We live in a 24/7 media society of the spectacle where brainwashing is cunning and relentless, and the consuming public is consumed with thoughts and perceptions filtered through electronic media according to the needs and lies of corporate state power.

This propaganda comes in two forms: covert and overt. The latter, and most effective form, comes with a large dose of truth offered rapid-fire by celebrated, authoritative voices via prominent media. The truth is sprinkled with subtle messages that render it sterile.

This has long been the case, but it is even more so in the age of images on screens and digital media where words and images flow away like water in a rapidly moving stream. The late sociologist, Zygmunt Bauman, updating Marx’s famous quote “all that is solid melts into thin air,” called this “liquid modernity.”

Welcome to Operation Pandemonium

See, these experts purport to say: What we tell you is true, but it is impossible to draw definitive conclusions. You must drink the waters of uncertainty forever lest you become a conspiracy nut. But if you don’t want to be so labelled, accept the simplest explanation for matters that disturb you – Occam’s razor, that the truest answer is the simplest – which is always the official explanation.  If this sounds contradictory, that is because it is. It is meant to be. We induce schizophrenia.

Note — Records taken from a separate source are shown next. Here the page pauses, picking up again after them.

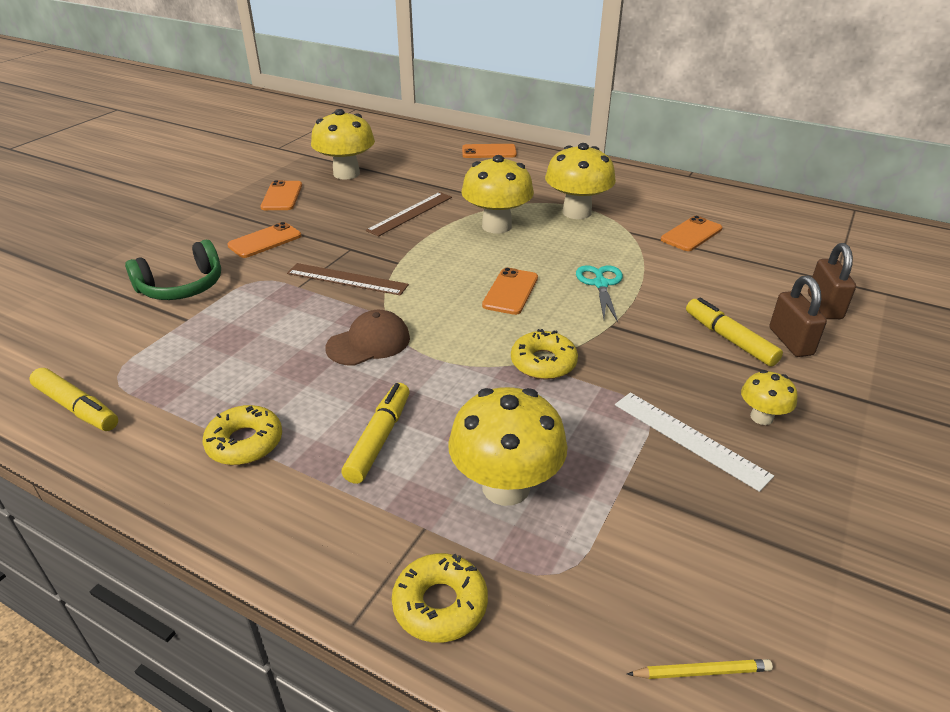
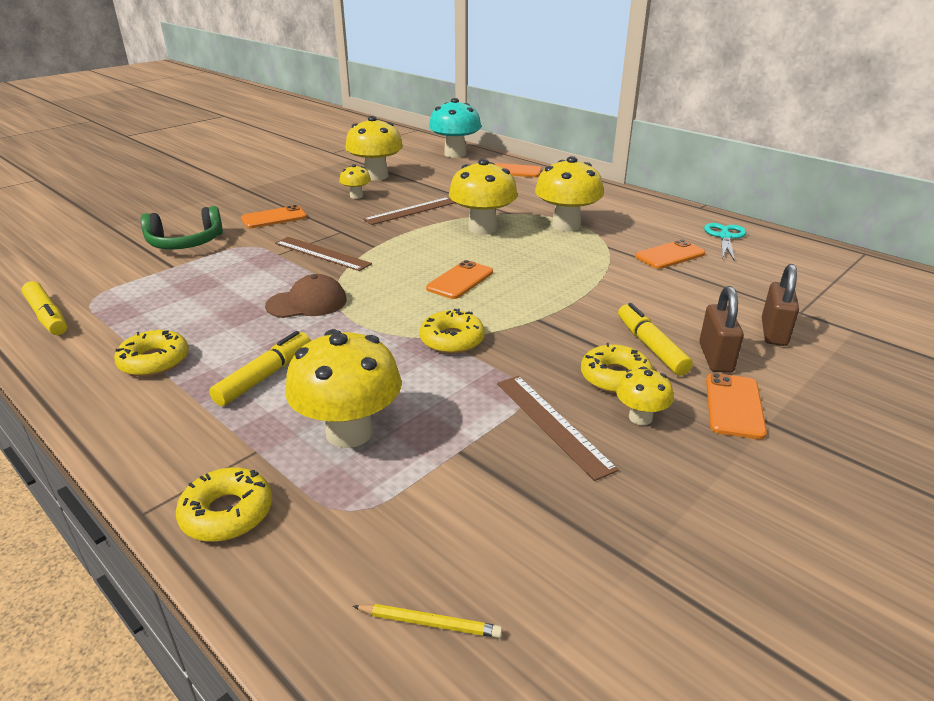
camera: 15 degrees right, 5 degrees down
(282, 196) = (310, 187): orange phone -> orange phone (734, 406)
(340, 201) = (356, 196): none -> yellow mushroom
(414, 136) = (455, 154): none -> turquoise mushroom
(601, 284) = (550, 285): turquoise scissors -> turquoise scissors (725, 237)
(690, 439) = (552, 423): white ruler -> brown ruler
(716, 378) = (615, 377): none -> yellow donut

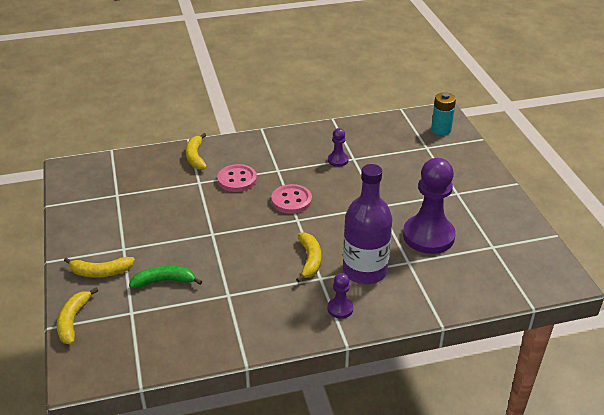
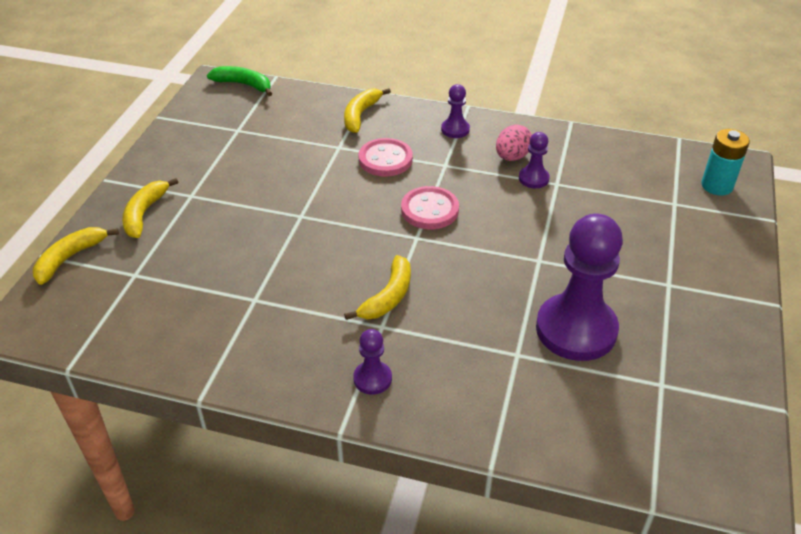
camera: 30 degrees right, 5 degrees up
(101, 272) = (144, 213): yellow banana -> yellow banana turned 75 degrees clockwise
(164, 281) = (200, 252): green banana -> green banana (244, 85)
(266, 146) = (455, 129): none -> purple pawn
(314, 151) = (512, 157): none -> pink egg
(364, 271) = (447, 341): purple bottle -> none

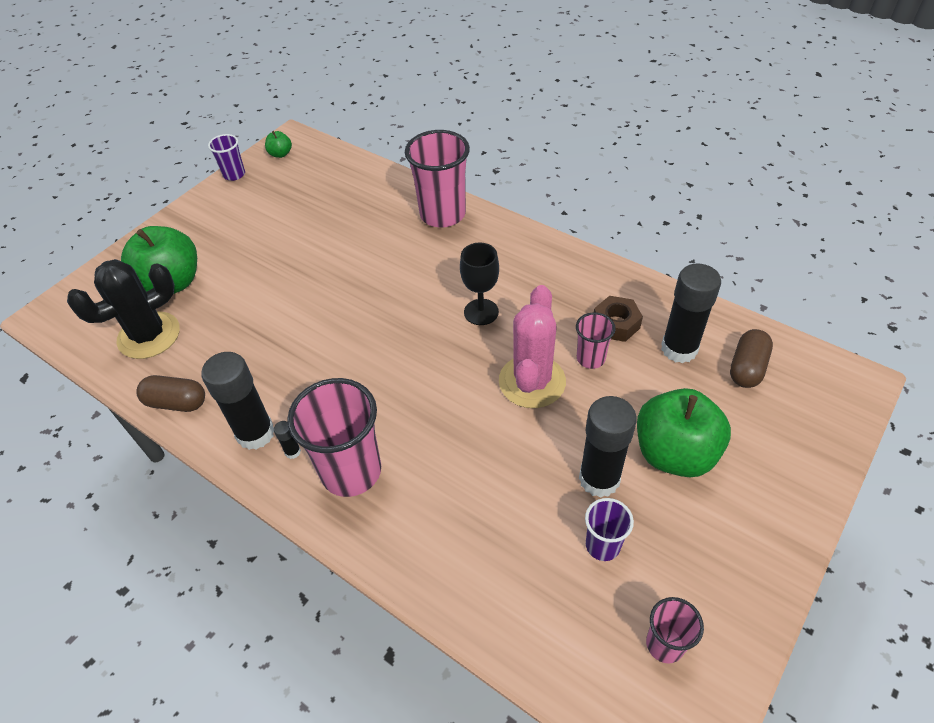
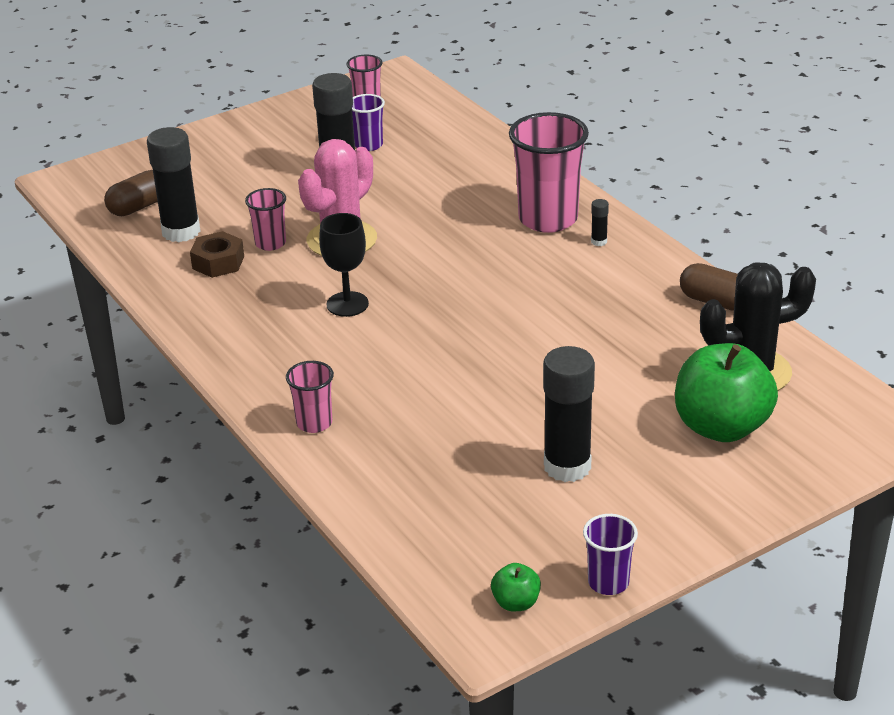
camera: 160 degrees left, 15 degrees down
(255, 433) = (633, 261): black glue stick -> black glue stick (567, 466)
(442, 214) = (314, 423): pink cup -> pink cup, size x0.52
(674, 453) = (264, 174): green apple -> none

And it is, these experts suggest, because we live in a world where all knowledge is relative, and you, the individual, like Kafka’s country bumpkin, who in his parable “Before the Law,” tries to get past the doorkeeper to enter the inner sanctum of the Law but is never allowed to pass; you, the individual, must accept the futility of your efforts and accede to this dictum that declares that all knowledge is relative, which is ironically an absolute dictum. It is the Law. The Law of contradictions declared from on high.

Many writers, journalists, and filmmakers, while allegedly revealing truths about the U.S. and its allies’ criminal operations at home and abroad, have for decades slyly conveyed the message that in the end “we will never know the truth,” the real facts – that convincing evidence is lacking.

This refusal to come to conclusions is a sly tactic that keeps many careers safe while besmirching, intentionally or not, the names of serious researchers who reach conclusions based on overwhelming circumstantial evidence (the basis for most murder convictions) and detailed, sourced facts, often using the words of the guilty parties themselves, but are dismissed with the CIA weaponized term “conspiracy theorists.”

This often escapes the average person who does not read footnotes and sources, if they even read books. They read screens and the mainstream media, which should now be understood to include much of the “alternative” media. And they watch all sorts of films.

But this “we will never know” meme, this false mystery, is shrewdly and often implicitly joined to another: That we do know because the official explanation of events is true and only nut cases would believe otherwise. Propaganda by paradox.  Operation chaos.